Kepler-25c

Discovery
- Discovered by: Steffen et al.
- Discovery site: Kepler Space Observatory
- Discovery date: 2012
- Detection method: Transits, and transit-timing variations

Designations
- Alternative names: KOI-244.01

Orbital characteristics
- Semi-major axis: 0.110 AU
- Eccentricity: 0.0061+0.0049 −0.0041
- Orbital period (sidereal): 12.7207±0.0001 d
- Inclination: 92.764+0.042 −0.039 º
- Star: Kepler-25

Physical characteristics
- Mean radius: 5.217+0.070 −0.065 R_{🜨}
- Mass: ≥15.2+1.3 −1.6 M_{🜨}
- Mean density: 0.588+0.053 −0.061 g/cm^{3}

= Kepler-25c =

Exoplanet orbiting the star Kepler 25 in the constellation of Lyra

Kepler-25c is an exoplanet orbiting the star Kepler-25, located in the constellation Lyra.
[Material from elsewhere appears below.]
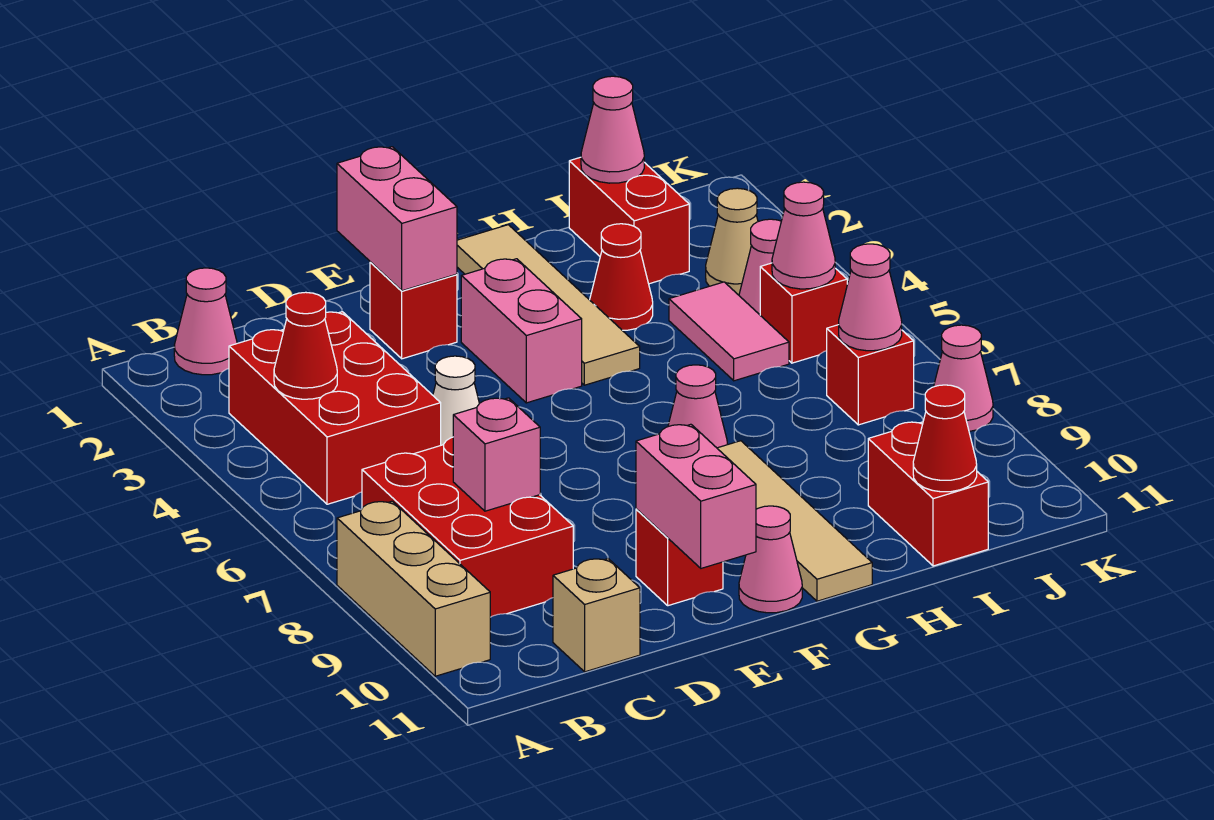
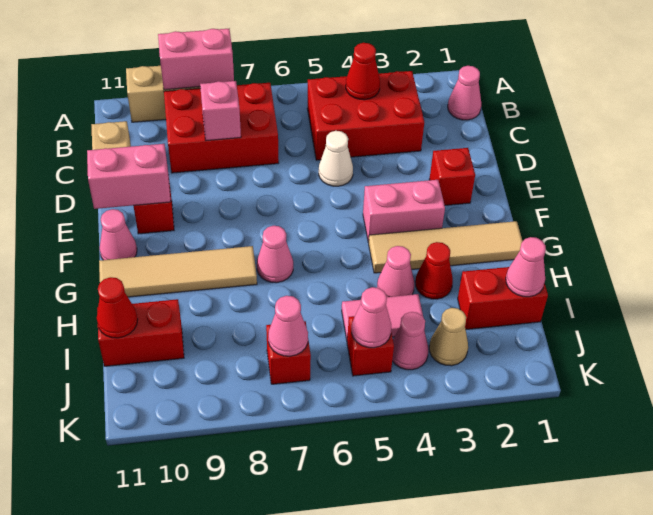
pink 1x2 brick [337,147,457,291] -> pink 1x2 brick moved to [158,29,234,90]
pink 1x1 cone [934,325,993,431] -> pink 1x1 cone moved to [377,246,414,297]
The planet was first detected as a candidate extrasolar planet by the Kepler space telescope in 2011. It was confirmed, in 2012, by Jason Steffen and collaborators using transit-timing variations obtained by the Kepler Space Telescope. It orbits its parent star at only 0.110 astronomical units away, and at its distance it completes an orbit once every 12.7 days.